(Recorded data)
● ● ●
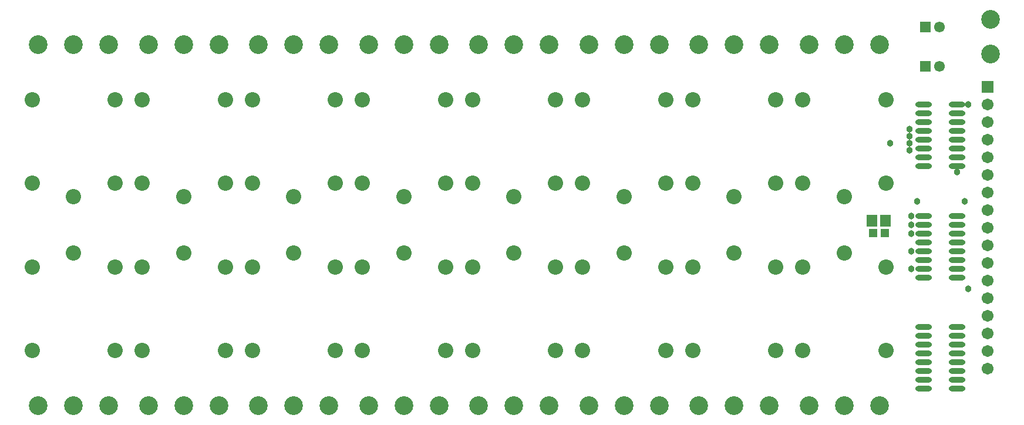
<source format=gts>
%FSDAX24Y24*%
%MOIN*%
%SFA1B1*%

%IPPOS*%
%ADD31O,0.094600X0.031600*%
%ADD32R,0.051300X0.047400*%
%ADD33R,0.059200X0.067100*%
%ADD34R,0.061100X0.061100*%
%ADD35C,0.061100*%
%ADD36R,0.067100X0.067100*%
%ADD37C,0.067100*%
%ADD38C,0.086700*%
%ADD39C,0.106400*%
%ADD40C,0.038000*%
%LNde-270124-1*%
%LPD*%
G54D31*
X061510Y029550D03*
Y029050D03*
Y028550D03*
Y028050D03*
Y027550D03*
Y027050D03*
Y026550D03*
Y026050D03*
X063400Y029550D03*
Y029050D03*
Y028550D03*
Y028050D03*
Y027550D03*
Y027050D03*
Y026550D03*
Y026050D03*
X061510Y023225D03*
Y022725D03*
Y022225D03*
Y021725D03*
Y021225D03*
Y020725D03*
Y020225D03*
Y019725D03*
X063400Y023225D03*
Y022725D03*
Y022225D03*
Y021725D03*
Y021225D03*
Y020725D03*
Y020225D03*
Y019725D03*
X061510Y016900D03*
Y016400D03*
Y015900D03*
Y015400D03*
Y014900D03*
Y014400D03*
Y013900D03*
Y013400D03*
X063400Y016900D03*
Y016400D03*
Y015900D03*
Y015400D03*
Y014900D03*
Y014400D03*
Y013900D03*
Y013400D03*
G54D32*
X059300Y022250D03*
X058631D03*
G54D33*
X058576Y022950D03*
X059324D03*
G54D34*
X061606Y031700D03*
Y033950D03*
G54D35*
X062394Y031700D03*
Y033950D03*
G54D36*
X065150Y030550D03*
G54D37*
X065150Y014550D03*
Y015550D03*
Y016550D03*
Y017550D03*
Y018550D03*
Y019550D03*
Y020550D03*
Y021550D03*
Y022550D03*
Y023550D03*
Y024550D03*
Y025550D03*
Y026550D03*
Y027550D03*
Y028550D03*
Y029550D03*
G54D38*
X035888Y015588D03*
X040612D03*
X035888Y020312D03*
X040612D03*
X038250Y021100D03*
X053112Y029812D03*
X048388D03*
X053112Y025088D03*
X048388D03*
X050750Y024300D03*
X015612Y029812D03*
X010888D03*
X015612Y025088D03*
X010888D03*
X013250Y024300D03*
X029638Y015588D03*
X034362D03*
X029638Y020312D03*
X034362D03*
X032000Y021100D03*
X059362Y029812D03*
X054638D03*
X059362Y025088D03*
X054638D03*
X057000Y024300D03*
X021862Y029812D03*
X017138D03*
X021862Y025088D03*
X017138D03*
X019500Y024300D03*
X023388Y015588D03*
X028112D03*
X023388Y020312D03*
X028112D03*
X025750Y021100D03*
X054638Y015588D03*
X059362D03*
X054638Y020312D03*
X059362D03*
X057000Y021100D03*
X028112Y029812D03*
X023388D03*
X028112Y025088D03*
X023388D03*
X025750Y024300D03*
X017138Y015588D03*
X021862D03*
X017138Y020312D03*
X021862D03*
X019500Y021100D03*
X048388Y015588D03*
X053112D03*
X048388Y020312D03*
X053112D03*
X050750Y021100D03*
X034362Y029812D03*
X029638D03*
X034362Y025088D03*
X029638D03*
X032000Y024300D03*
X010888Y015588D03*
X015612D03*
X010888Y020312D03*
X015612D03*
X013250Y021100D03*
X042138Y015588D03*
X046862D03*
X042138Y020312D03*
X046862D03*
X044500Y021100D03*
X040612Y029812D03*
X035888D03*
X040612Y025088D03*
X035888D03*
X038250Y024300D03*
X046862Y029812D03*
X042138D03*
X046862Y025088D03*
X042138D03*
X044500Y024300D03*
G54D39*
X036250Y012450D03*
X038250D03*
X040250D03*
X052750Y032950D03*
X050750D03*
X048750D03*
X015250D03*
X013250D03*
X011250D03*
X030000Y012450D03*
X032000D03*
X034000D03*
X059000Y032950D03*
X057000D03*
X055000D03*
X021500D03*
X019500D03*
X017500D03*
X023750Y012450D03*
X025750D03*
X027750D03*
X055000D03*
X057000D03*
X059000D03*
X027750Y032950D03*
X025750D03*
X023750D03*
X017500Y012450D03*
X019500D03*
X021500D03*
X048750D03*
X050750D03*
X052750D03*
X034000Y032950D03*
X032000D03*
X030000D03*
X011250Y012450D03*
X013250D03*
X015250D03*
X042500D03*
X044500D03*
X046500D03*
X040250Y032950D03*
X038250D03*
X036250D03*
X065300Y032416D03*
Y034384D03*
X046500Y032950D03*
X044500D03*
X042500D03*
G54D40*
X060800Y023225D03*
Y020225D03*
Y021225D03*
Y022725D03*
Y022225D03*
X063400Y025700D03*
X060700Y026950D03*
Y027750D03*
Y028150D03*
X059600Y027350D03*
X064050Y029550D03*
Y019075D03*
X061150Y024050D03*
X063850D03*
X060700Y027350D03*
M02*
</source>
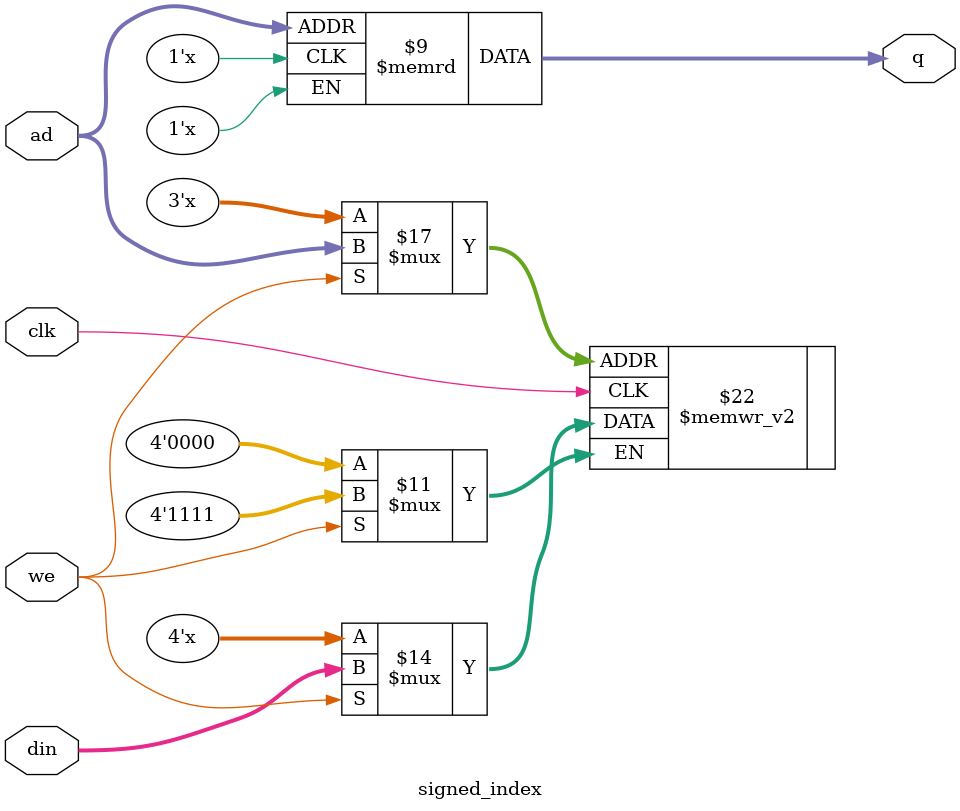
<source format=v>
module signed_index
(
   input clk, we,
   input [3:0] din,
   input signed [2:0] ad,
   output [3:0] q
);
   reg [3:0] ram [3:-4];

   always@(posedge clk)
   if(we)
      ram [ad] <= din;

   assign q = ram[ad];

endmodule

</source>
● ● ●
- Work instructions
Scan the data above; copy every line where "source" appears.

- Answer to the exercise
<source format=gts>
</source>
<source format=v>
</source>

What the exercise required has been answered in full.